Stored data:
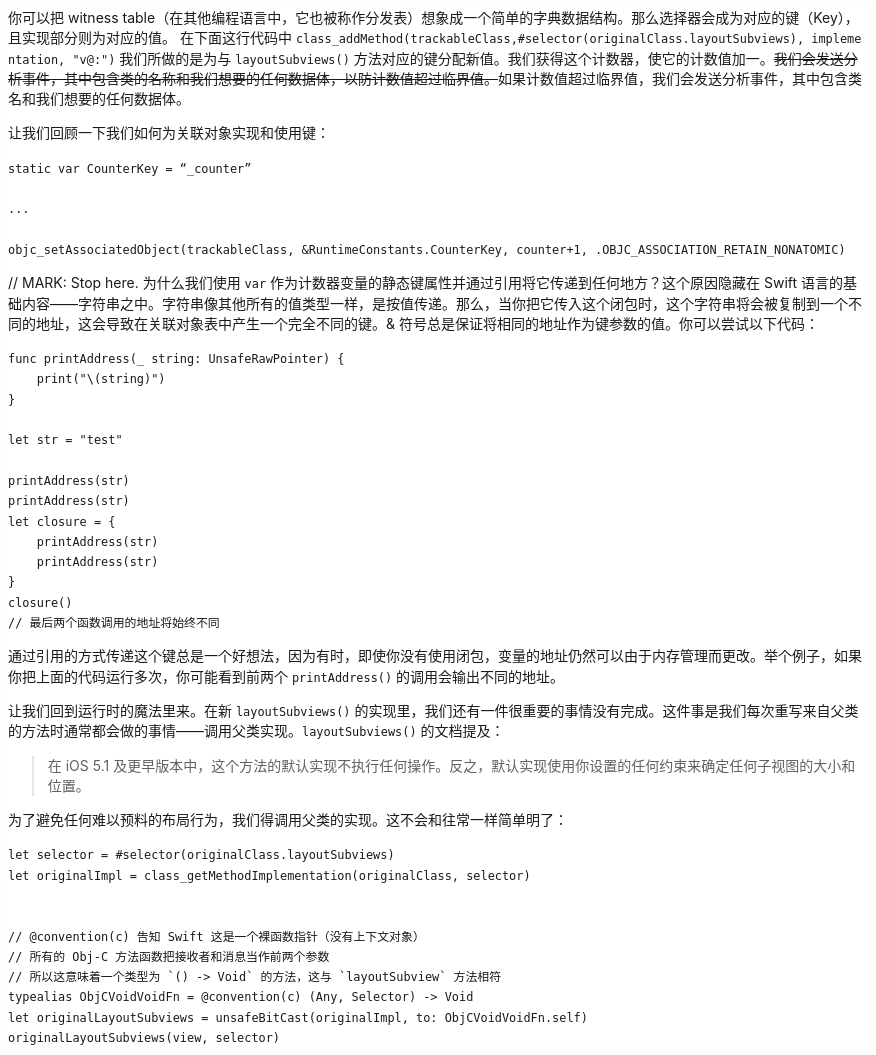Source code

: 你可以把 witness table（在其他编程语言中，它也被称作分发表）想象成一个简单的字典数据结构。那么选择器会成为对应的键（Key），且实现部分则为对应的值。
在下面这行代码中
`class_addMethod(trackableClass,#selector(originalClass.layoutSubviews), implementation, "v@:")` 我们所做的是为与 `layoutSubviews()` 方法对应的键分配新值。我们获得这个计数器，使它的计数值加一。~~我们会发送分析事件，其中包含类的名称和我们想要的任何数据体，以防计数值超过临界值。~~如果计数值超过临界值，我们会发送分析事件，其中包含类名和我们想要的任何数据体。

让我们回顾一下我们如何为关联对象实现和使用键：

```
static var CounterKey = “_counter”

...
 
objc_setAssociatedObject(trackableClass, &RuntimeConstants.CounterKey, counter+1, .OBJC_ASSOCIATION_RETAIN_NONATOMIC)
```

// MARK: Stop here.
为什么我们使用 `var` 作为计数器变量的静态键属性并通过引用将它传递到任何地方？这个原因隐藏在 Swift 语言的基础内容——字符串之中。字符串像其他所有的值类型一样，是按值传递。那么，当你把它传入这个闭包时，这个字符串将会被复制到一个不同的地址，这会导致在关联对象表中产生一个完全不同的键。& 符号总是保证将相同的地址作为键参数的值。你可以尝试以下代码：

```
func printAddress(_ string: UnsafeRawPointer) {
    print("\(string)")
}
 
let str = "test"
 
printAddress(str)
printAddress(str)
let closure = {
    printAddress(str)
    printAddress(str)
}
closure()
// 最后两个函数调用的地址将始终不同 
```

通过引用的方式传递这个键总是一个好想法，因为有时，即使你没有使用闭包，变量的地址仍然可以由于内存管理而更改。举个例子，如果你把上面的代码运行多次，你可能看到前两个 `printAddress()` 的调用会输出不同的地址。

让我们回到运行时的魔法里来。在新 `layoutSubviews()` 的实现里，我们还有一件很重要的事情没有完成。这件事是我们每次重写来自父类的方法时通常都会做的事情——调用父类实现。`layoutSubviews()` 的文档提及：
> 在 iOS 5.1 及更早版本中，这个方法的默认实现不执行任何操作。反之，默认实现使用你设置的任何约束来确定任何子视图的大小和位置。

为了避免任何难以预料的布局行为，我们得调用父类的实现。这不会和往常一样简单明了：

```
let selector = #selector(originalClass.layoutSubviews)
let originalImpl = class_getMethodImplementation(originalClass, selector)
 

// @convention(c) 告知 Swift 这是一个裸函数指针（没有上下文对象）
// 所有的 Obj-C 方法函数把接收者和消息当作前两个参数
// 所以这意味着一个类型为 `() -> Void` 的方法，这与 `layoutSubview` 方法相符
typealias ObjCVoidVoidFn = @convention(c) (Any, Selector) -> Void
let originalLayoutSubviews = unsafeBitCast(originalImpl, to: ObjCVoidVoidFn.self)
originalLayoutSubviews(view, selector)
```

▸ Exercise
Please leave out the pictures as you reproduce the lines exactly, from the first line of the entries through the line containing "MARK: Stop here.".

▸ Answer to the exercise
Source code

: 你可以把 witness table（在其他编程语言中，它也被称作分发表）想象成一个简单的字典数据结构。那么选择器会成为对应的键（Key），且实现部分则为对应的值。
在下面这行代码中
`class_addMethod(trackableClass,#selector(originalClass.layoutSubviews), implementation, "v@:")` 我们所做的是为与 `layoutSubviews()` 方法对应的键分配新值。我们获得这个计数器，使它的计数值加一。~~我们会发送分析事件，其中包含类的名称和我们想要的任何数据体，以防计数值超过临界值。~~如果计数值超过临界值，我们会发送分析事件，其中包含类名和我们想要的任何数据体。

让我们回顾一下我们如何为关联对象实现和使用键：

```
static var CounterKey = “_counter”

...
 
objc_setAssociatedObject(trackableClass, &RuntimeConstants.CounterKey, counter+1, .OBJC_ASSOCIATION_RETAIN_NONATOMIC)
```

// MARK: Stop here.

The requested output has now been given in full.